What is the most San Diego-specific hipster thing you could do?
On balance, our local hipsters are much the same as hipsters in any other urban locale worthy of an Eater Heatmap, an indie film scene, and the occasional song lyric shout out. Even so, the devil is in the details, and knowing your local hipsters requires some subtlety of understanding; sort of like how dogs are all technically canis familiaris, and an alien visiting earth for the first time might reasonably conclude they’re all basically the same thing, but anyone with an ounce of sense wouldn’t mistake an Irish setter for a dachshund.
I think the most San Diego hipster thing anyone can ever do is order a burrito. I realize that requires some explanation.

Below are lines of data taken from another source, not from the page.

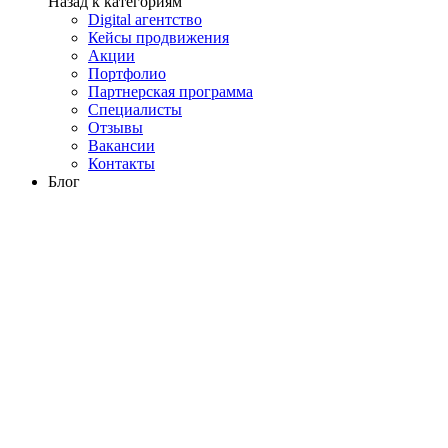
Назад к категориям
Digital агентство
Кейсы продвижения
Акции
Портфолио
Партнерская программа
Специалисты
Отзывы
Вакансии
Контакты
Блог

Say you and your friends go see a band at the Casbah. The band is mostly young guys from LA who moved here because LA’s too harsh; and young girls from the Midwest, who moved here because Wisconsin isn’t harsh enough. However, the drummer is some random older dude who used to be in a band that totally opened for Rocket From the Crypt, like, all the time back in the day. Anyways, the band isn’t very good, but it makes you hungry, so, you stop at a Roberto’s for some late night sustenance. For reasons unknown even to yourself, you find the $7.25 carne asada burrito too expensive for your budget after chipping in for several rounds of $11 Sculpins, so you save $2 and get the shredded beef burrito instead. Eating that burrito, at some unreasonably late hour of the night, beneath the yellow humming glow of a sodium lamp, while some random dude’s stereo pumps Mexican banda music into the darkness, is where hipsterness begins.
If you’ve never experienced that same feeling, can you really even say you’ve hipstered?
Are there any noteworthy fallen hipster idols of whom we should be aware?
There are probably more fallen hipster idols than unfallen idols, because, at least in some way, to be a hipster idol is to herald your own fall. Notwithstanding that particular metatheory, some famous hipsters have fallen in spectacular fashion.
Garrison Keillor helped make NPR cool by paving the way for a generation of hipsters listening to countryfied podcasts and proudly crotcheting their own knitwear. Then he had to go be a terrible person.
Morrissey wrote and sang some of the best pop music of his generation, but every time that guy has opened his mouth since about 2002 I’ve had to turn up the volume on Meat is Murder to drown out whatever mean-spirited nonsense he sad to say.
There was that one time Michael Richards, aka Kramer in the infamous hipster doofus from Seinfeld, went on an insane racist rant. Nothing kicks your sense of self in the jimjams quite like seeing a veritable hipster god debase himself.
In the end, this is actually all for the best. When your heroes turn out to be monsters, or, more commonly, simple asshats, the great things they did before becoming total asshats take on a special significance. We can remember them as way better than they really were, sort of how we remember the 1980s, Crystal Pepsi, and Twin Peaks.